Rows taken from a dataset
▶

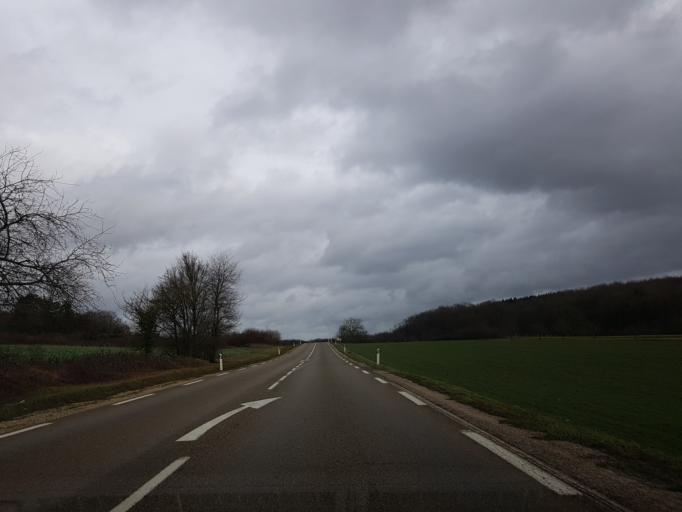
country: FR
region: Franche-Comte
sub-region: Departement de la Haute-Saone
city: Jussey
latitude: 47.7210
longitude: 5.8522
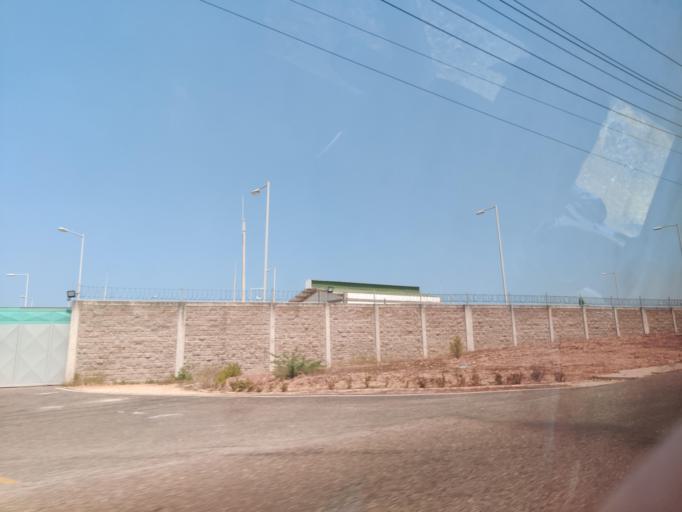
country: CO
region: Bolivar
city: Turbana
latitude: 10.2709
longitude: -75.5510
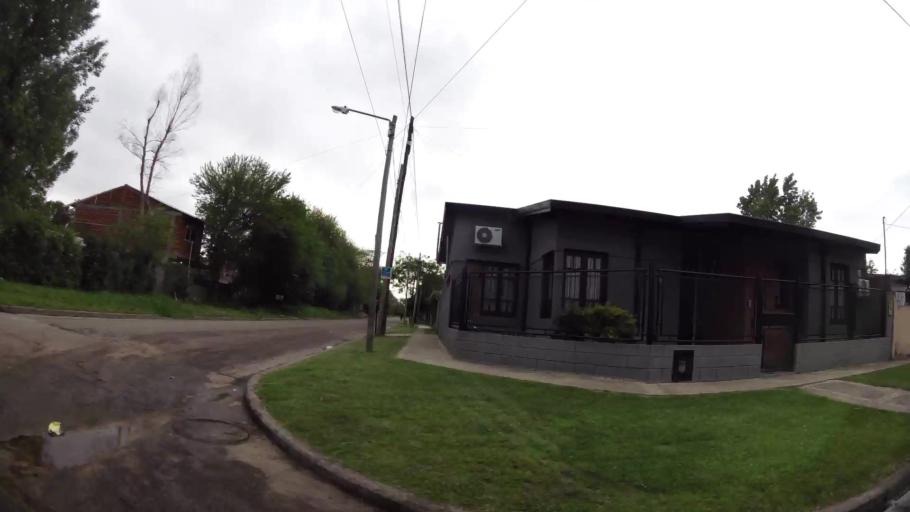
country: AR
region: Buenos Aires
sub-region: Partido de Quilmes
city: Quilmes
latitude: -34.7993
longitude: -58.2717
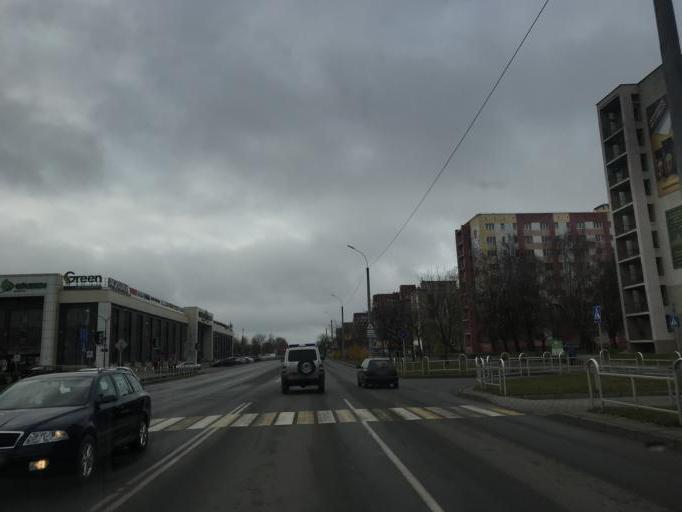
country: BY
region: Mogilev
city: Mahilyow
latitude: 53.8761
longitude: 30.3346
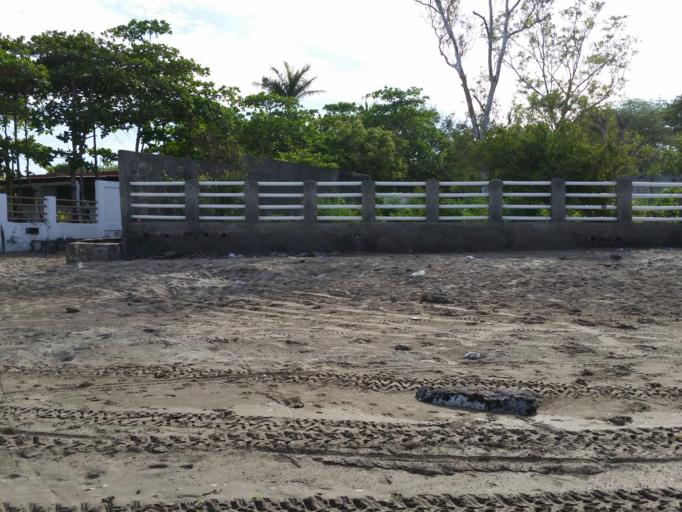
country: NI
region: Managua
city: Masachapa
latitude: 11.7806
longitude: -86.5189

◀

→ **SET PROBLEM**
Please show each line of the material above that contains the word "latitude", copied in full. Case matters.

→ **FINAL RESULT**
latitude: 47.7210
latitude: 10.2709
latitude: -34.7993
latitude: 53.8761
latitude: 11.7806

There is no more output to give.